→ What this task involves
Repeat the entries exactly as they stand.

[Data section — start]

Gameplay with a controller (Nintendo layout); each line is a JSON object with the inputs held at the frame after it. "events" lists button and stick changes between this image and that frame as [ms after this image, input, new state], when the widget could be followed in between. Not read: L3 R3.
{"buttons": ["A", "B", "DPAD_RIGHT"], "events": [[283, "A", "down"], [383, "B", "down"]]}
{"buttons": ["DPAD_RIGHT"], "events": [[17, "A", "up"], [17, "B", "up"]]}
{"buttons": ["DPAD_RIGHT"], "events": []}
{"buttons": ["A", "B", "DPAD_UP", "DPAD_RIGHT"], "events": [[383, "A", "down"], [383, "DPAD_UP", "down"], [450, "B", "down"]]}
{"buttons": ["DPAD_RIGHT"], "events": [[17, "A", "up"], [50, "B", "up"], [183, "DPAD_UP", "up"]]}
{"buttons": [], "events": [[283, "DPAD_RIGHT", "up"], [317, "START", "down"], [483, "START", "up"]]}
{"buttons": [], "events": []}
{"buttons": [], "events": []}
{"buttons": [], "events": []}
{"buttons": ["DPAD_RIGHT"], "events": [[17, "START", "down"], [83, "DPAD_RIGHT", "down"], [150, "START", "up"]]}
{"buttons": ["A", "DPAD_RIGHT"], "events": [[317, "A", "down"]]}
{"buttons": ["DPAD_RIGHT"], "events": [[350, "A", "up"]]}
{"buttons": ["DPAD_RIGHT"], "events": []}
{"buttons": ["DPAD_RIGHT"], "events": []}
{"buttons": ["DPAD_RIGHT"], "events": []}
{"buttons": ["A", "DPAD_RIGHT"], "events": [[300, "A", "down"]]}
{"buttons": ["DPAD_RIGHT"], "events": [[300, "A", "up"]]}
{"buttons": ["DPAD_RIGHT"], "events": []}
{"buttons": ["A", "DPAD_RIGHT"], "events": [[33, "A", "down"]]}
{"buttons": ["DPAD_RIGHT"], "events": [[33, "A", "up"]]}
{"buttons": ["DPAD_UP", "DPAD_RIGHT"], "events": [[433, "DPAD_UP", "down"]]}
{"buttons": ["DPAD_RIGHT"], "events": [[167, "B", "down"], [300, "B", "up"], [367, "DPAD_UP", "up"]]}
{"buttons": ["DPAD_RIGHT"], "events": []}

[Data section — finish]

→ Output of the task
Gameplay with a controller (Nintendo layout); each line is a JSON object with the inputs held at the frame after it. "events" lists button and stick changes between this image and that frame as [ms after this image, input, new state], when the widget could be followed in between. Not read: L3 R3.
{"buttons": ["A", "B", "DPAD_RIGHT"], "events": [[283, "A", "down"], [383, "B", "down"]]}
{"buttons": ["DPAD_RIGHT"], "events": [[17, "A", "up"], [17, "B", "up"]]}
{"buttons": ["DPAD_RIGHT"], "events": []}
{"buttons": ["A", "B", "DPAD_UP", "DPAD_RIGHT"], "events": [[383, "A", "down"], [383, "DPAD_UP", "down"], [450, "B", "down"]]}
{"buttons": ["DPAD_RIGHT"], "events": [[17, "A", "up"], [50, "B", "up"], [183, "DPAD_UP", "up"]]}
{"buttons": [], "events": [[283, "DPAD_RIGHT", "up"], [317, "START", "down"], [483, "START", "up"]]}
{"buttons": [], "events": []}
{"buttons": [], "events": []}
{"buttons": [], "events": []}
{"buttons": ["DPAD_RIGHT"], "events": [[17, "START", "down"], [83, "DPAD_RIGHT", "down"], [150, "START", "up"]]}
{"buttons": ["A", "DPAD_RIGHT"], "events": [[317, "A", "down"]]}
{"buttons": ["DPAD_RIGHT"], "events": [[350, "A", "up"]]}
{"buttons": ["DPAD_RIGHT"], "events": []}
{"buttons": ["DPAD_RIGHT"], "events": []}
{"buttons": ["DPAD_RIGHT"], "events": []}
{"buttons": ["A", "DPAD_RIGHT"], "events": [[300, "A", "down"]]}
{"buttons": ["DPAD_RIGHT"], "events": [[300, "A", "up"]]}
{"buttons": ["DPAD_RIGHT"], "events": []}
{"buttons": ["A", "DPAD_RIGHT"], "events": [[33, "A", "down"]]}
{"buttons": ["DPAD_RIGHT"], "events": [[33, "A", "up"]]}
{"buttons": ["DPAD_UP", "DPAD_RIGHT"], "events": [[433, "DPAD_UP", "down"]]}
{"buttons": ["DPAD_RIGHT"], "events": [[167, "B", "down"], [300, "B", "up"], [367, "DPAD_UP", "up"]]}
{"buttons": ["DPAD_RIGHT"], "events": []}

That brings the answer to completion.